Input for this task
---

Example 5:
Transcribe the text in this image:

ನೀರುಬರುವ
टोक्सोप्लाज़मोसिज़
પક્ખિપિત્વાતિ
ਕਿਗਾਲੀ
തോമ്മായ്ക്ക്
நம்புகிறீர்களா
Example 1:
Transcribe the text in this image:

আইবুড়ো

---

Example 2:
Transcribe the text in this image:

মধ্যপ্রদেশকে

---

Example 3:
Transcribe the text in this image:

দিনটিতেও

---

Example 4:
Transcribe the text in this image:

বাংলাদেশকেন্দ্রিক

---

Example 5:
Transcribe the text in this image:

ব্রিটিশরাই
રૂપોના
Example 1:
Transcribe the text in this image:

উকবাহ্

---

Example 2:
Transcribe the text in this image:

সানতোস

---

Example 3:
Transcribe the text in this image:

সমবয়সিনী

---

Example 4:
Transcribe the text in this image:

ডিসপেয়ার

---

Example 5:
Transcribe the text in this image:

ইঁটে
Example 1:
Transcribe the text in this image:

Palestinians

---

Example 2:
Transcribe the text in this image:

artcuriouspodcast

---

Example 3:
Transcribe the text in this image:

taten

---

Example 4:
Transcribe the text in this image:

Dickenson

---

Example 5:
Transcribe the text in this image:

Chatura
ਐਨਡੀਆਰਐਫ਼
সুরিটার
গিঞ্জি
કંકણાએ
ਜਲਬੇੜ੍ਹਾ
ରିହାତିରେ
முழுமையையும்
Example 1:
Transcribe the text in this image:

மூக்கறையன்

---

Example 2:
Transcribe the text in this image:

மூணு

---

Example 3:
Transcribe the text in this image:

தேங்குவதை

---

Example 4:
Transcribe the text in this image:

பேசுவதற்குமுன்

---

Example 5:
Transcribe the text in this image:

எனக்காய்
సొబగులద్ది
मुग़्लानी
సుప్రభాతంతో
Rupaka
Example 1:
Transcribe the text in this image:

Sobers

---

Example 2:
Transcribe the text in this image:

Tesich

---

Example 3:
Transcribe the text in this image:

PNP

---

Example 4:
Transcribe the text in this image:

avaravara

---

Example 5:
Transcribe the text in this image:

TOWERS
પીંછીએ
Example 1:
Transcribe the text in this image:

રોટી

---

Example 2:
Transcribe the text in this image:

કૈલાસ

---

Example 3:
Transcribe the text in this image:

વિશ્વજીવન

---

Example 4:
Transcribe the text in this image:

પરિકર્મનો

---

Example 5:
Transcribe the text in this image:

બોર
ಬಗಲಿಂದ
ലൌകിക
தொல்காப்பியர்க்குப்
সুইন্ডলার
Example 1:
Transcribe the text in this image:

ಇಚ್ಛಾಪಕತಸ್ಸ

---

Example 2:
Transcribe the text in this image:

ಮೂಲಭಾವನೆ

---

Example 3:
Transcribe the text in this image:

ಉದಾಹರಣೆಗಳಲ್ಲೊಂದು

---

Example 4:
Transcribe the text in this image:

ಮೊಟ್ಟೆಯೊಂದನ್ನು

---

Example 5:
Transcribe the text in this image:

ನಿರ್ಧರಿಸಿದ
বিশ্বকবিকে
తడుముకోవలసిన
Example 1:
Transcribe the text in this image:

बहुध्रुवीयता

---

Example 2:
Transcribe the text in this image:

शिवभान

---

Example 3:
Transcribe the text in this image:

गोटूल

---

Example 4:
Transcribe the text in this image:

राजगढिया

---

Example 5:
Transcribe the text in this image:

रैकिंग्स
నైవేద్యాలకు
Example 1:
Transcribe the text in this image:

Aim of the exercise
Copy all of the data above, character for character.

Completed exercise
---

Example 5:
Transcribe the text in this image:

ನೀರುಬರುವ
टोक्सोप्लाज़मोसिज़
પક્ખિપિત્વાતિ
ਕਿਗਾਲੀ
തോമ്മായ്ക്ക്
நம்புகிறீர்களா
Example 1:
Transcribe the text in this image:

আইবুড়ো

---

Example 2:
Transcribe the text in this image:

মধ্যপ্রদেশকে

---

Example 3:
Transcribe the text in this image:

দিনটিতেও

---

Example 4:
Transcribe the text in this image:

বাংলাদেশকেন্দ্রিক

---

Example 5:
Transcribe the text in this image:

ব্রিটিশরাই
રૂપોના
Example 1:
Transcribe the text in this image:

উকবাহ্

---

Example 2:
Transcribe the text in this image:

সানতোস

---

Example 3:
Transcribe the text in this image:

সমবয়সিনী

---

Example 4:
Transcribe the text in this image:

ডিসপেয়ার

---

Example 5:
Transcribe the text in this image:

ইঁটে
Example 1:
Transcribe the text in this image:

Palestinians

---

Example 2:
Transcribe the text in this image:

artcuriouspodcast

---

Example 3:
Transcribe the text in this image:

taten

---

Example 4:
Transcribe the text in this image:

Dickenson

---

Example 5:
Transcribe the text in this image:

Chatura
ਐਨਡੀਆਰਐਫ਼
সুরিটার
গিঞ্জি
કંકણાએ
ਜਲਬੇੜ੍ਹਾ
ରିହାତିରେ
முழுமையையும்
Example 1:
Transcribe the text in this image:

மூக்கறையன்

---

Example 2:
Transcribe the text in this image:

மூணு

---

Example 3:
Transcribe the text in this image:

தேங்குவதை

---

Example 4:
Transcribe the text in this image:

பேசுவதற்குமுன்

---

Example 5:
Transcribe the text in this image:

எனக்காய்
సొబగులద్ది
मुग़्लानी
సుప్రభాతంతో
Rupaka
Example 1:
Transcribe the text in this image:

Sobers

---

Example 2:
Transcribe the text in this image:

Tesich

---

Example 3:
Transcribe the text in this image:

PNP

---

Example 4:
Transcribe the text in this image:

avaravara

---

Example 5:
Transcribe the text in this image:

TOWERS
પીંછીએ
Example 1:
Transcribe the text in this image:

રોટી

---

Example 2:
Transcribe the text in this image:

કૈલાસ

---

Example 3:
Transcribe the text in this image:

વિશ્વજીવન

---

Example 4:
Transcribe the text in this image:

પરિકર્મનો

---

Example 5:
Transcribe the text in this image:

બોર
ಬಗಲಿಂದ
ലൌകിക
தொல்காப்பியர்க்குப்
সুইন্ডলার
Example 1:
Transcribe the text in this image:

ಇಚ್ಛಾಪಕತಸ್ಸ

---

Example 2:
Transcribe the text in this image:

ಮೂಲಭಾವನೆ

---

Example 3:
Transcribe the text in this image:

ಉದಾಹರಣೆಗಳಲ್ಲೊಂದು

---

Example 4:
Transcribe the text in this image:

ಮೊಟ್ಟೆಯೊಂದನ್ನು

---

Example 5:
Transcribe the text in this image:

ನಿರ್ಧರಿಸಿದ
বিশ্বকবিকে
తడుముకోవలసిన
Example 1:
Transcribe the text in this image:

बहुध्रुवीयता

---

Example 2:
Transcribe the text in this image:

शिवभान

---

Example 3:
Transcribe the text in this image:

गोटूल

---

Example 4:
Transcribe the text in this image:

राजगढिया

---

Example 5:
Transcribe the text in this image:

रैकिंग्स
నైవేద్యాలకు
Example 1:
Transcribe the text in this image:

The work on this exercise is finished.